Cathy blogged and wrote her columns until the very end (her last post, a nice jab at the Weather Channel’s grant of star status to Laurie David because–hey, global warming is weather!–came only last week). She used to send around her writings to a long list of e-mail correspondents, including me. One of the last ones–written just a little over two weeks ago–was a terrific Cathy-esque takedown (read her blog version here) of Ben Ehrenreich, underemployed son of Barbara, who wrote a whiny op-ed about the no-frills treatment in Los Angeles’s county hospital’s emergency room that his girlfriend, who’d never bothered to buy herself health insurance, got after she broke her ankle in New Mexico and then flew to L.A. to get free medical care for it on California taxpayers’ dime. Long waits! Not enough chairs in the waiting room! Dirty restrooms! Boo hoo! What do you expect for nothing? (Ben also used his mother’s blog–talk about hiding behind the apron–to whine again, about having to make a copayment–boo hoo again!–after his insurance company picked up most of the tab for the appendectomy he himself had had at another Los Angeles hospital, and wondering why the doctors and nurses there didn’t work for free. Ben Ehrenreich, scourge of non-socialized medicine.) At any rate, after Cathy had nicely ripped Big Baby Ben to shreds (“The Sorrows of Young Ehrenreich”), I sent her a congratulatory e-mail telling her about my own experiences in a crowded hospital emergency room after breaking my wrist in 2005. Sure, I’d had to wait for hours for treatment, but so what? It was an emergency room!

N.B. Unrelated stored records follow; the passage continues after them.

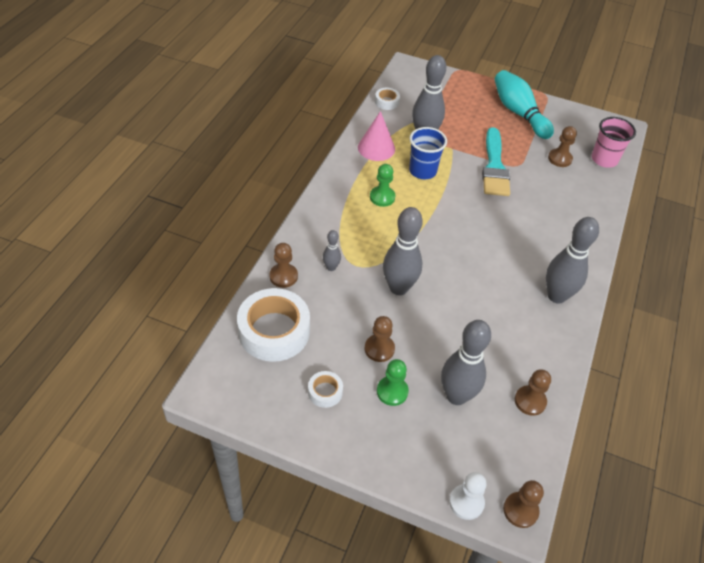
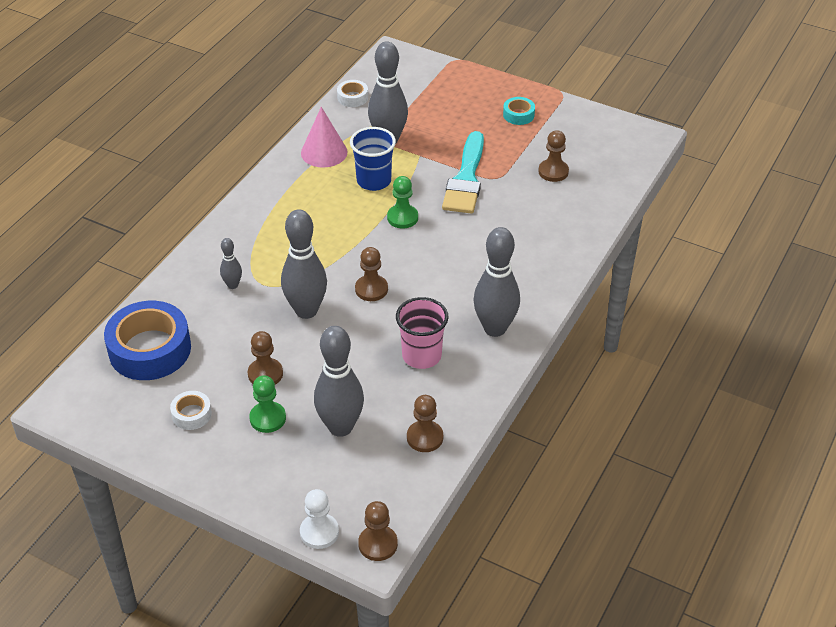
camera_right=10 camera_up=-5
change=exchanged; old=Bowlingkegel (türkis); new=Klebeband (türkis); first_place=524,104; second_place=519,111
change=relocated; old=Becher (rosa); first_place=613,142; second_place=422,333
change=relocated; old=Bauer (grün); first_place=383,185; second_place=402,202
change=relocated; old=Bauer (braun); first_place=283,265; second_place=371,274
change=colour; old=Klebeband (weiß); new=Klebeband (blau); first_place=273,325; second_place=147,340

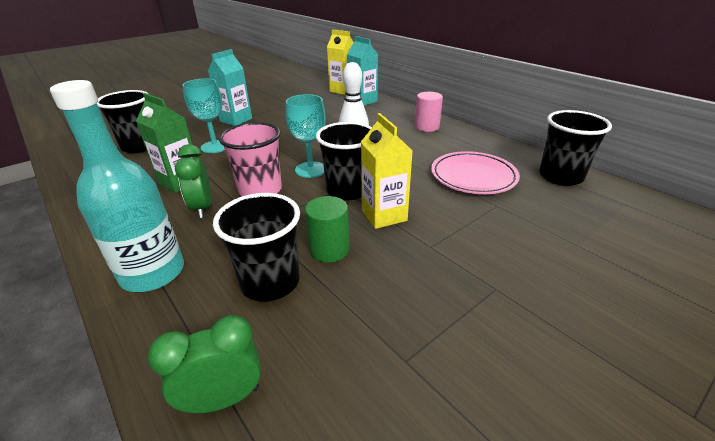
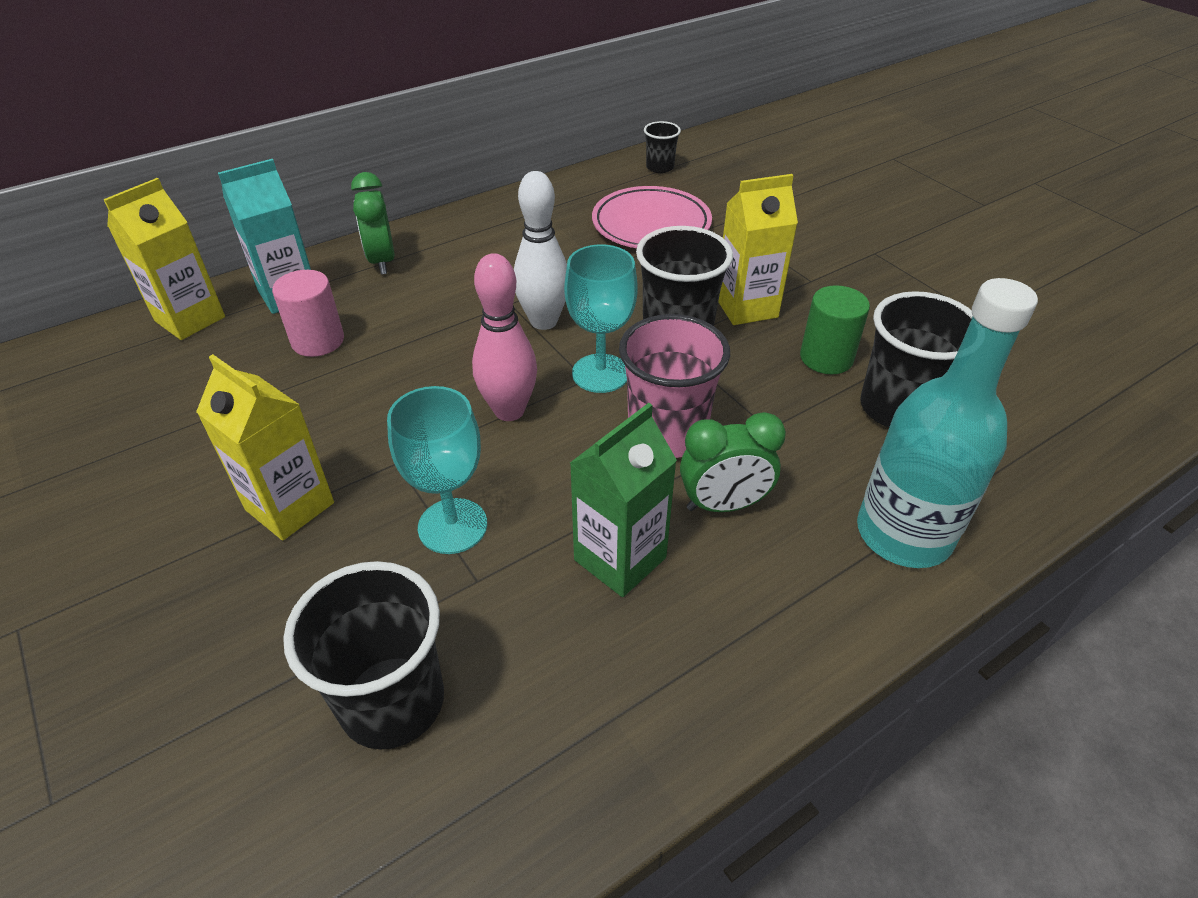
camera_right=-85 camera_up=10
change=colour; old=Getränkekarton (türkis); new=Getränkekarton (gelb); first_place=230,87; second_place=265,447
change=relocated; old=Vollzylinder (rosa); first_place=429,112; second_place=308,313
change=size; old=Becher (schwarz); first_place=575,148; second_place=662,147; factor=0.53
change=relocated; old=Wecker (grün); first_place=204,364; second_place=373,223
change=appeared; new=Bowlingkegel (rosa); second_place=504,337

I didn’t hear from Cathy in response to that e-mail, but I knew that her health had started to fail seriously, and I figured that she was in no condition to reply. Then, yesterday, when the announcement appeared on NRO that Cathy had checked into the hospital for what was clearly the last time, I clicked onto her blog hoping for some news–and discovered that she had posted my e-mail! I burst into tears. I am so grateful that in her very last weeks of life, I was able to amuse her, just a little.
Gosh, we’ll miss you, Cathy. We need your voice so much in a world that grows steadily more insane. You fought a magnificent fight that we the living can only hope to carry on in your name.